News of proposed changes to the Old Course at St. Andrews has many in the golf establishment up in arms
Published on Monday, Nov. 26, 2012 12:23PM EST
Late Friday afternoon, this item crossed the news wires from the good folks at the Open Championship.
A number of improvements are being planned to the Old Course to help maintain its challenge for the world’s top golfers ahead of the return of The Open Championship to St Andrews in 2015. Renowned golf course architect Martin Hawtree was commissioned by St Andrews Links Trust ...to assess potential changes which would enhance the challenge for elite players without unduly affecting club and visiting golfers while remaining true to the special character of the Old Course.
You can read about the exact changes here but essentially nine holes are getting a makeover ahead of the next Open Championship cycle and the bunkering will be changed for the first time since 1949. The fact that the news was buried on a Friday afternoon, on the U.S. Thanksgiving long weekend to boot, did not stop the backlash. Some have likened the changes to “scribbling a moustache on the Mona Lisa” while Martin Dempster at the Scotsman.com says the moves are being made in order to protect the Old Course from “becoming the scene of a first 59 in one of golf’s majors”.

--------------------------------------------------

# Set of tasks
(1) Reproduce the Old Course article word for word, everything from "A number of" down to "the Old Course.".
(2) In the Old Course article, which golf course architect was commissioned to assess the potential changes?
(3) Pick up the Old Course article where it stops and keep writing.
You won't need the lines after this article.

# Raw data
--------------------------------------------------

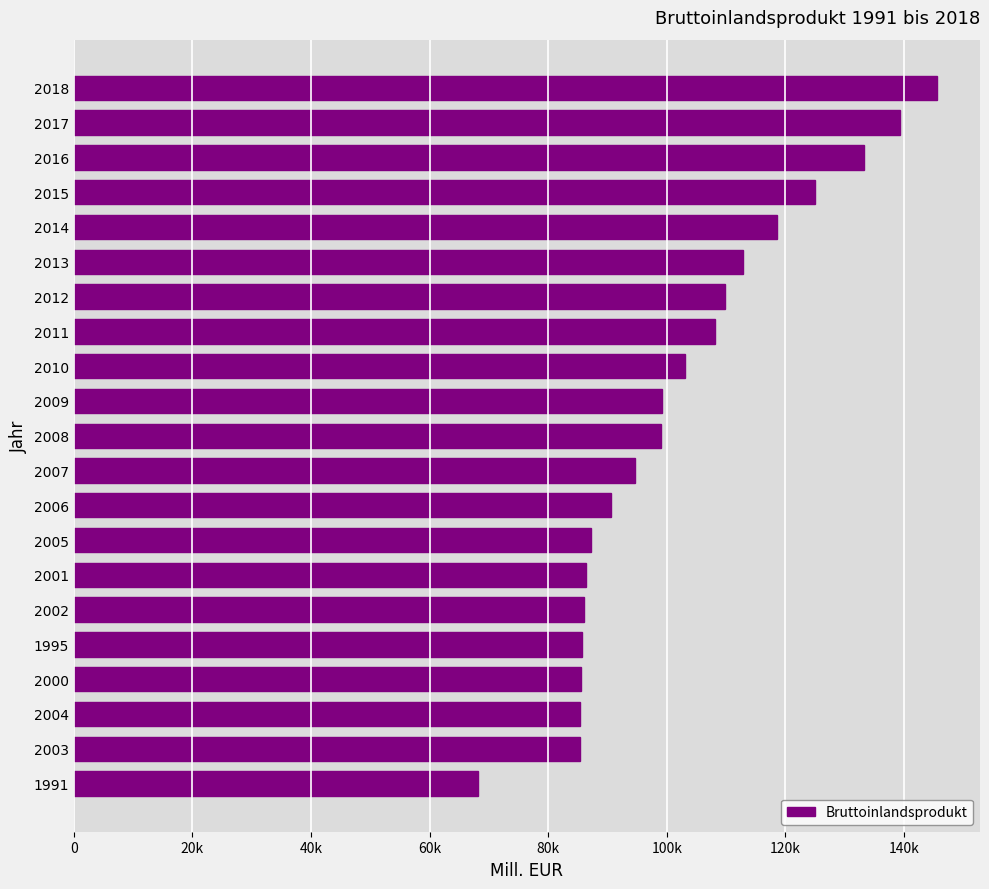

Does the chart contain any negative values?

No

--------------------------------------------------

# Response list
(1)
A number of improvements are being planned to the Old Course to help maintain its challenge for the world’s top golfers ahead of the return of The Open Championship to St Andrews in 2015. Renowned golf course architect Martin Hawtree was commissioned by St Andrews Links Trust ...to assess potential changes which would enhance the challenge for elite players without unduly affecting club and visiting golfers while remaining true to the special character of the Old Course.

(2) Martin Hawtree

(3)
“Playing in this year’s Dunhill Links event, Frenchman Victor Dubuisson and South African George Coetzee joined a handful of players to score a 62, 10-under-par there. World No 1 Rory McIlroy is among the group who have signed for a 63 on it, his effort in the opening round of the 2010 Open having equalled the lowest-ever round in a major.
“I take it they don’t want a 59 shot on it,” Stephen Gallacher told The Scotsman when told about the changes”
Noted Canadian golf course architect Ian Andrew penned this letter to the American Society of Golf Course Architects over the weekend, in which he calls some of the proposed changes to the Old Course “a travesty”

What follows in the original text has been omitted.